THINGS TO DO ->
1. Answer these from the Tassajara passage:
(a) How long is the dirt road that leads to the monastery?
(b) About how many volunteers worked six hours a day?
(c) At what time did the bell ring to wake everyone for morning meditation?
2. Continue the Tassajara passage from its last sentence.

PROVIDED PASSAGE ->
• • • • • • •
Mexico was a fantastic contrast, reminding me I wanted more community than Solar City offered. By May the days were already hot. Since I still owned a remote cabin in the wilds of high mountain Colorado I realized it was time to go north for the summer. I hitchhiked a ride with a member fleeing the heat. There I could live without rent at my pine nut orchard and consider what community I might try next.
Tassajara Zen Mountain Center
For many years before the New Mexico adventure I returned twice a year to Tassajara. At the dead end of an 18-mile, steep, dirt road through the Ventana wilderness lies a Buddhist monastery that feels as distant from mainstream life as it is beautiful. During the summers the Zen Buddhist monks open their gates to welcome visitors to a sacred land where native Esalen Indians soaked in the healing hot springs for thousands of years.
Summertime retreatants came to rest, renew, and enjoy the fantastic vegetarian meals that the monks dished up. When the summer visitor season ended it became a closed monastery once again. Volunteers like myself were welcomed for up to a month on either end of the visitor season to help with the immense work preparing for visitors and then preparing for winter after they left.
During the freezing winter most of the monks took a vow of silence during daylight hours, spending up to eight hours a day in the Zendo meditating silently. It was a truly quiet refuge from the rest of California’s speed and high-cost materialism.
I became part of the Tassajara family as a seasonal volunteer worker, during the two work periods (pre-and post-visitor season), over a decade. Around 25 of us volunteered six hours a day. I delighted in this unique cultural world hidden in a cul-de-sac deep in the coastal range of Central California’s Big Sur.
For years I did whatever was asked: scrubbed toilets, cleaned rooms, dug ditches, often changing jobs on a daily basis, where needed. Eventually one regular job became working in the extensive gardens and greenhouse. The beauty of flowers added needed color to the austere world of the Soto Zen monastery.
Few would choose to live there as music is not allowed. Value was placed on mindfulness not speed nor pleasure. Each work season my soul took a rest in contrast to the contradictory world outside. How sweet it was to be part of a community with a definite focus: communal meditation, respect for all life, and the precepts of Zen philosophy.
The fluctuating group of kind people, in an egalitarian community, appealed greatly. We all shared a gentle bow as we passed each other along the sandy path. Sometimes a slow five-minute walk from the hot springs back to my shared cabin took 20 minutes, stopping to bow to each person. There was nowhere we had to be quickly, although everything was on a tight schedule.
Our days began at 4:45 a.m. when the designated Kokio of the day rang a bell in the blackness of morning waking us for meditation. After walking in total silence we sat again in total silence, our tired eyes barely open, gazing at the wall in traditional Zen meditation. Trying to stay awake, focused on your breath and not your ever running thoughts (or back pain) was a mission. If this doesn’t still your soul I don’t know what will.
Evening meditation was also optional for us guest workers; we could rest with only the sound of the wind, bells, and a wooden “roll down” (a call to Zendo) in the distance. Hot coffee and tea waited in the shaded courtyard below the dining hall. The sound of the creek rushing directly below us under the sycamore and ash trees was enchanting. Steep canyon walls and impenetrable brush surrounded us.
• • • • • • •
GIVEN DATA ->

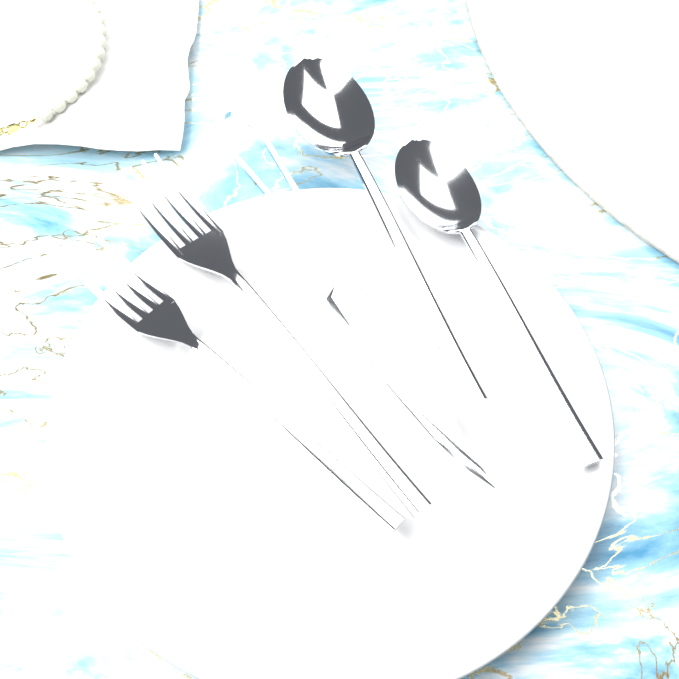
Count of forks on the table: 2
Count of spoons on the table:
• • • • • • •
EXPECTED RESULTS ->
1.
(a) It is 18 miles long.
(b) Around 25 volunteers did.
(c) It rang at 4:45 a.m.

2.
Each day, after a delicious vegetarian breakfast, we gathered in a massive circle, all of us standing and facing each other. Announcements followed: evening lectures, maintenance projects to begin, lost and found articles, people’s needs for rides out of the wilderness, and then finally, the request for volunteers on a dozen projects. We each had one day off per week.
I loved this morning circle when we also welcomed newbies, and said goodbye to workmates, students, or monks. Even the Abbot, a strong woman who led us modestly, shared this equanimity. The fragile and kind humanness was evident in each of their faces; compassion grew. I saw beyond their exterior as we stood shivering in the cold morning twilight before the sun reached the bottom of the canyon.
I felt a sweet, joyful camaraderie in achieving our tasks, whatever they be: repairing a cabin, laying irrigation pipe, clearing the creek of fallen limbs, sweeping or shoveling. Some monks washed dishes daily for over 100 people. Society at large treats dishwashers clearly at the bottom; I gained respect for dishwashers outside of this refuge as well.
Other guest workers became friends; some returned each year as specialists, like trained carpenters who contributed a great deal to the village. Others like me were general hard-working hands one could count on to pull their weight. We enjoyed solid work amidst the bothersome flies on hot afternoons or bundled up on freezing mornings. We all remained equal.
During mealtimes we shared the stories of our lives. Deep friendships were forged. Students stayed for six months or more. Even monks opened up freely: Luminous Owl shared a photo proving he was once a bearded “Deadhead.” Others remained in a monkish repose and attitude.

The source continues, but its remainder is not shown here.